Work required
Pull out every line in the items below that contains the string "Antalya" and copy each one unchanged.

Supplied entries START

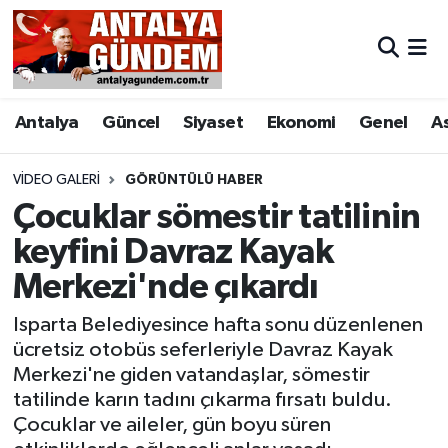
Antalya
Antalya Nöbetçi Eczaneler
Antalya
Güncel
Siyaset
Ekonomi
Genel
A
Asayiş
Antalya Hava Durumu
Bilim & Teknoloji
Antalya Namaz Vakitleri
VIDEO GALERI
GÖRÜNTÜLÜ HABER
Çocuklar sömestir tatilinin
Bölge
Antalya Trafik Yoğunluk Haritası
keyfini Davraz Kayak
Merkezi'nde çıkardı
EĞİTİM
Süper Lig Puan Durumu ve Fikstür
Isparta Belediyesince hafta sonu düzenlenen
Ekonomi
Tüm Manşetler
ücretsiz otobüs seferleriyle Davraz Kayak
Merkezi'ne giden vatandaşlar, sömestir
Genel
Son Dakika Haberleri
tatilinde karın tadını çıkarma fırsatı buldu.
Çocuklar ve aileler, gün boyu süren
Görüntülü Haber
Haber Arşivi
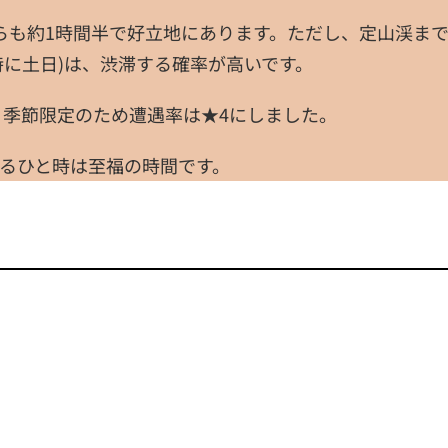
らも約1時間半で好立地にあります。ただし、定山渓ま
特に土日)は、渋滞する確率が高いです。
、季節限定のため遭遇率は★4にしました。
るひと時は至福の時間です。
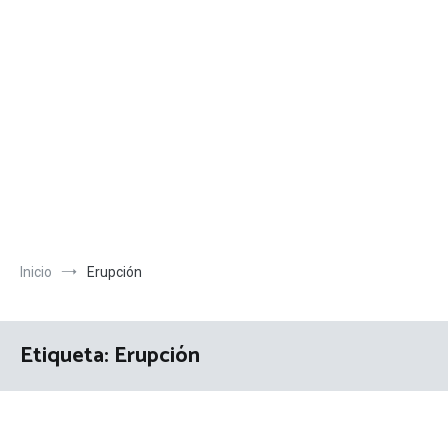
Inicio
Erupción
Etiqueta:
Erupción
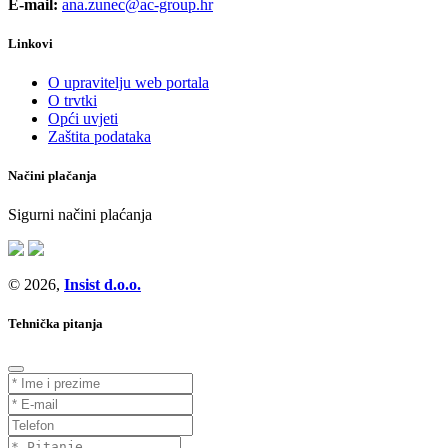
E-mail:
ana.zunec@ac-group.hr
Linkovi
O upravitelju web portala
O trvtki
Opći uvjeti
Zaštita podataka
Načini plačanja
Sigurni načini plaćanja
© 2026,
Insist d.o.o.
Tehnička pitanja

Supplied entries END

Answer section
Antalya
Antalya Nöbetçi Eczaneler
Antalya
Antalya Hava Durumu
Antalya Namaz Vakitleri
Antalya Trafik Yoğunluk Haritası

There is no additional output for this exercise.